• Your objective: Count the lines in the material below that contain the word "Torvet", and reply with only the number.
Start of Block
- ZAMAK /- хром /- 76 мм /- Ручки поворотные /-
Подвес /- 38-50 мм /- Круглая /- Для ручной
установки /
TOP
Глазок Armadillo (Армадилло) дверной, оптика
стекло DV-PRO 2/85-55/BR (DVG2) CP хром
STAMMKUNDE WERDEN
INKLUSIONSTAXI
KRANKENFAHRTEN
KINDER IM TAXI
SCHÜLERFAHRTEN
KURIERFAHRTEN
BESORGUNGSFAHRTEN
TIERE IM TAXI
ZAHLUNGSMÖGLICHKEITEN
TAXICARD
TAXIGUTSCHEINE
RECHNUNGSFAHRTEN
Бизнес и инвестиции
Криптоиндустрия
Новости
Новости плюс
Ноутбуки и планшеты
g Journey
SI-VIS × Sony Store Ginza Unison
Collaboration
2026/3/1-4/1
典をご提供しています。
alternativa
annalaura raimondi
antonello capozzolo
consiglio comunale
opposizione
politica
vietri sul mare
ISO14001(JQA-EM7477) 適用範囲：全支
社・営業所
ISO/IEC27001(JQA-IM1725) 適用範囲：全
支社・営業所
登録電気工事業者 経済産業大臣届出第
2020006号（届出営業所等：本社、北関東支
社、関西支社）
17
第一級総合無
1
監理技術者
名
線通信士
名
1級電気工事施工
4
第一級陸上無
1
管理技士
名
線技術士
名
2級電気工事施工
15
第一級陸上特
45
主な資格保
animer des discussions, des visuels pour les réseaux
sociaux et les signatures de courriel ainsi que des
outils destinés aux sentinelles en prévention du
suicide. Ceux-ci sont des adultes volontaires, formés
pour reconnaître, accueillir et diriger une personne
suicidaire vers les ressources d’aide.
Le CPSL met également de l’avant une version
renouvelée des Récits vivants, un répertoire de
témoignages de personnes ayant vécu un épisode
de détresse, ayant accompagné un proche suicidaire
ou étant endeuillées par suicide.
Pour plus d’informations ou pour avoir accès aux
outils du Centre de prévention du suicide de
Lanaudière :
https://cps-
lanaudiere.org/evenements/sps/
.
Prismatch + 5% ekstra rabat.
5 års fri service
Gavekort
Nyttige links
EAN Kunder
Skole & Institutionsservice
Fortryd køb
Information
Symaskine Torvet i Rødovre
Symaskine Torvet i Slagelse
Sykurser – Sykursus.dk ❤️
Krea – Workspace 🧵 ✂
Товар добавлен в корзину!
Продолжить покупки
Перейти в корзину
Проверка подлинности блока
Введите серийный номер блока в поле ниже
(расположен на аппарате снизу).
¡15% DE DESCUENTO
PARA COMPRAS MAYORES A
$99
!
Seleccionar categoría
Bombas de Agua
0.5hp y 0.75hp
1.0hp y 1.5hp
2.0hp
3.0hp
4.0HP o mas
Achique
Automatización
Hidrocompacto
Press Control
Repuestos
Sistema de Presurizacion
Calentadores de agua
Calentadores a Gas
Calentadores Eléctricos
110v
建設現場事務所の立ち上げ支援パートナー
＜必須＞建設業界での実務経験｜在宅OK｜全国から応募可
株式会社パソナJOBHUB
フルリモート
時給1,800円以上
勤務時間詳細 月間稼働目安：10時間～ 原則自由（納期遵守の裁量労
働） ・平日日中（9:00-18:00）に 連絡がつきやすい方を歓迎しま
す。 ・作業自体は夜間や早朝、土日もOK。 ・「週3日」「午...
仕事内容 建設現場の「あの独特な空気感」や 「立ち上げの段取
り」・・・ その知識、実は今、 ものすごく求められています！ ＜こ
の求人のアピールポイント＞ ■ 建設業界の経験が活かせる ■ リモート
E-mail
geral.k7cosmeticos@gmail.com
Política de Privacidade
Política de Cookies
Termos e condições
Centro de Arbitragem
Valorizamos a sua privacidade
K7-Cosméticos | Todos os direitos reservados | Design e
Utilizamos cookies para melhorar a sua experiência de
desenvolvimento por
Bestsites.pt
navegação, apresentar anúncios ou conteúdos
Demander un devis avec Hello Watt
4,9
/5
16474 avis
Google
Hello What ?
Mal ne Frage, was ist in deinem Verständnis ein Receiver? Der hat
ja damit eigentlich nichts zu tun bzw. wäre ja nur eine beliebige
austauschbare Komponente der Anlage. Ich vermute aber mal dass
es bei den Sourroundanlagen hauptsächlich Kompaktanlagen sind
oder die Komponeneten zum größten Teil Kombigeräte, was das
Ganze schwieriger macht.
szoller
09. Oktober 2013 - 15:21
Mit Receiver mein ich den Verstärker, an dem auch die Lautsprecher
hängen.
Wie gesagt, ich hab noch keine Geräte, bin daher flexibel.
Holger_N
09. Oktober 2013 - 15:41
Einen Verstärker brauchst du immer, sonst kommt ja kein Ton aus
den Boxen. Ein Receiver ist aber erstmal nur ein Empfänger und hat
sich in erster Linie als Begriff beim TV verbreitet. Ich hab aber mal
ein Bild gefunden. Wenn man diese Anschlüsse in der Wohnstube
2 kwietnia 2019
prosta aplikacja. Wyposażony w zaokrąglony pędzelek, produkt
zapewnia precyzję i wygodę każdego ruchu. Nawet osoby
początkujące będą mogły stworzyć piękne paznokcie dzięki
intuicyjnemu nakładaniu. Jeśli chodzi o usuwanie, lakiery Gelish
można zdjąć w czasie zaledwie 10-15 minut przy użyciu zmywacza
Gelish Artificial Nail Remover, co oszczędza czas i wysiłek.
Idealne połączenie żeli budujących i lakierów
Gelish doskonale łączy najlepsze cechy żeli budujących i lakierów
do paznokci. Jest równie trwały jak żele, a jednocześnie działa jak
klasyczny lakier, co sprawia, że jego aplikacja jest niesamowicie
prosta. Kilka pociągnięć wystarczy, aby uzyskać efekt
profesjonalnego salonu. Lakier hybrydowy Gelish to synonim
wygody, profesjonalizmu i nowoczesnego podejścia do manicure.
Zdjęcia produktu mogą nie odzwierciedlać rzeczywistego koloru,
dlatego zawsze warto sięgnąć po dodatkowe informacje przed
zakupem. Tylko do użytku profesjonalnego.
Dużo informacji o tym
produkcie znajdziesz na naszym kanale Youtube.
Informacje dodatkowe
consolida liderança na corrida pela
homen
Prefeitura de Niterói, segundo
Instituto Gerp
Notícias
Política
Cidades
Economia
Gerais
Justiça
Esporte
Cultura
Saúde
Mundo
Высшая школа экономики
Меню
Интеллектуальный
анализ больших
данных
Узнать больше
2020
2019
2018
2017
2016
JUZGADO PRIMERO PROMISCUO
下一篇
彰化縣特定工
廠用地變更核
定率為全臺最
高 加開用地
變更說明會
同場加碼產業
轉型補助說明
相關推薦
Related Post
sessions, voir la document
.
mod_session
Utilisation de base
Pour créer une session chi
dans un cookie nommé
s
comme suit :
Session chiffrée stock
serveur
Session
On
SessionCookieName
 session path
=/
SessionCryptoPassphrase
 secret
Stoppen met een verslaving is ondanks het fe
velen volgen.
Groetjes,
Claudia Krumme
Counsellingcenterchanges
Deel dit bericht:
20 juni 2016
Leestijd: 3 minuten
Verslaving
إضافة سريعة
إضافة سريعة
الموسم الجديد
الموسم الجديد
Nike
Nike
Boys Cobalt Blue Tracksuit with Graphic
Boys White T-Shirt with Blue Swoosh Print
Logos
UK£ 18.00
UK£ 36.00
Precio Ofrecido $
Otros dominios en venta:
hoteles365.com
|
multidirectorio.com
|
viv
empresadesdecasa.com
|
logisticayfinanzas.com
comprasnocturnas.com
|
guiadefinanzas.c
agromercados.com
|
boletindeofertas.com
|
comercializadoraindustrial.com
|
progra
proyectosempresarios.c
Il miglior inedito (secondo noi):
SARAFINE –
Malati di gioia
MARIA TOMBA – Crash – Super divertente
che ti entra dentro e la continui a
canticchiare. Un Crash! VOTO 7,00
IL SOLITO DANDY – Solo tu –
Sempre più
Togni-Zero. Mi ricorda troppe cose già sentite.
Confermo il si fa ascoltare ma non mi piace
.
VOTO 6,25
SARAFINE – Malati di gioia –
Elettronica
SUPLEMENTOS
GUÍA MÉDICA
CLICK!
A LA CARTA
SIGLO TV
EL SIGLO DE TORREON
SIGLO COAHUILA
End of Block
• Output: 2